The African migratory locust exists in its solitary form in many parts of Africa and its development is then similar to that of other grasshopper species. When the eggs hatch in extremely close proximity to each other, the first-instar hoppers become attracted to each other and begin to form bands that move in synchrony. The band moves as a cohesive unit, pausing as the hoppers feed and bask in the sun, and merges with other bands. Bands have been known to travel for 24 km before they metamorphose into adults. The attraction between the individual hoppers continues into adulthood and the insects continue to act as a cohesive group, a swarm.

Swarms of the African migratory locusts fly by day and settle on the ground at night, where they rest and feed on vegetation. After sunrise, they warm themselves in the sun before taking to the air again. They often settle for a while in the middle of the day, but do not normally feed much at this time.

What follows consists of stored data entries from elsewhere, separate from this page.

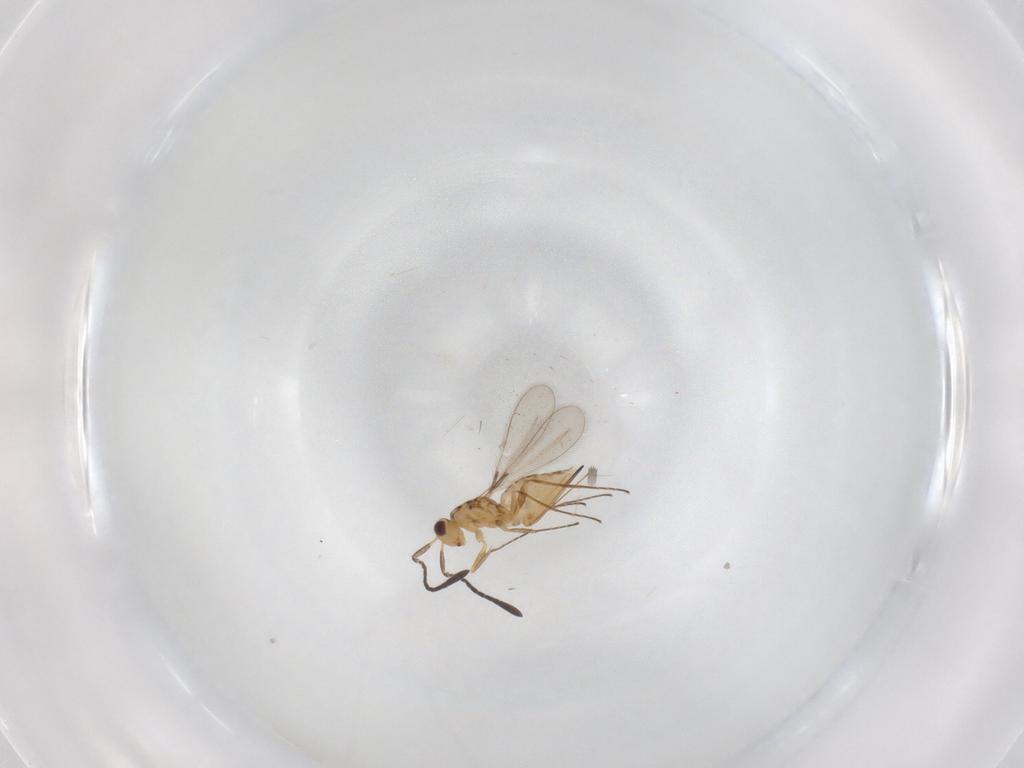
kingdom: Animalia
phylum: Arthropoda
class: Insecta
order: Hymenoptera
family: Mymaridae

If the day is cloudy or cold, they may not fly at all. The swarm tends to adopt a stratiform shape with a dense, rounded leading edge and more dispersed trailing edge. It can be extremely dense and tends to move downwind. African migratory locusts travel closer to the ground than desert locusts and do not usually cover large distances.

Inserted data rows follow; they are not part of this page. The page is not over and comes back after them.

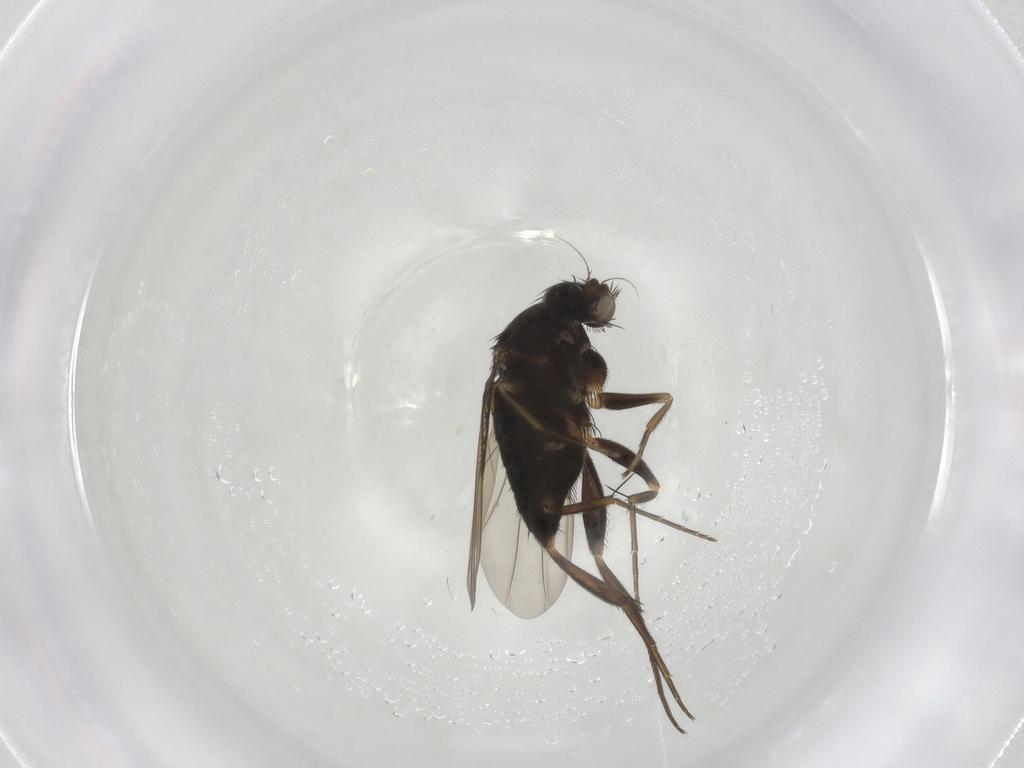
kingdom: Animalia
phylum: Arthropoda
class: Insecta
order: Diptera
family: Phoridae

Rains in the mountains to the southwest of the Niger floodplain produce flooding in its upper parts from August to October, and that is where outbreaks occur after the floods recede. Lower down the river, the flooding occurs later, from about November to February. As these floods recede, further land covered with tall, coarse grasses is available for the insects to breed. While the river is in flood, the locusts migrate to the Sahel, where further breeding takes place.

==Locust control organisations==
The International African Migratory Locust Organization (OICMA) was founded in 1955. Its aim was to "exercise continuous surveillance and preventive control of the African migratory locust in the outbreak area on the River Niger, destroy concentrations of the locust, carry out research and develop means of control." This control was effective, and increasing dryland farming and better monitoring in Mali changed the character of the outbreak area such that by the 1980s, the insect's behaviour was thought to be more like that of a solitary grasshopper than a gregarious locust. OICMA was dissolved in 1986.

==Plagues==
A major plague of the African migratory locust occurred from 1891 to 1903, followed by one that lasted from 1928 to 1941. For many years after that, the African migratory locust was in recession, which perhaps lulled the authorities into a false sense of security. The Sahel region experienced several years of drought in the late 1970s and early 1980s. The rains and more normal weather returned in 1984, providing ideal conditions for the locusts to breed abundantly. The African migratory locust, as well as the Senegalese grasshopper, the red locust, the brown locust, and the desert locust were flourishing in various parts of the continent at the same time. The Desert Locust Control Organisation of East Africa remained an effective body, but elsewhere little monitoring was done, with civil wars in Chad and the Central African Republic hindering the detection of outbreaks. In many countries, few resources were available to deal with any outbreaks that were discovered. This plague lasted until 1986.

Outbreaks can originate from other parts of Africa, and in 1992, at the same time as a plague of desert locusts was affecting much of North Africa, an outbreak of the African migratory locust took place in Ethiopia and northern Somalia.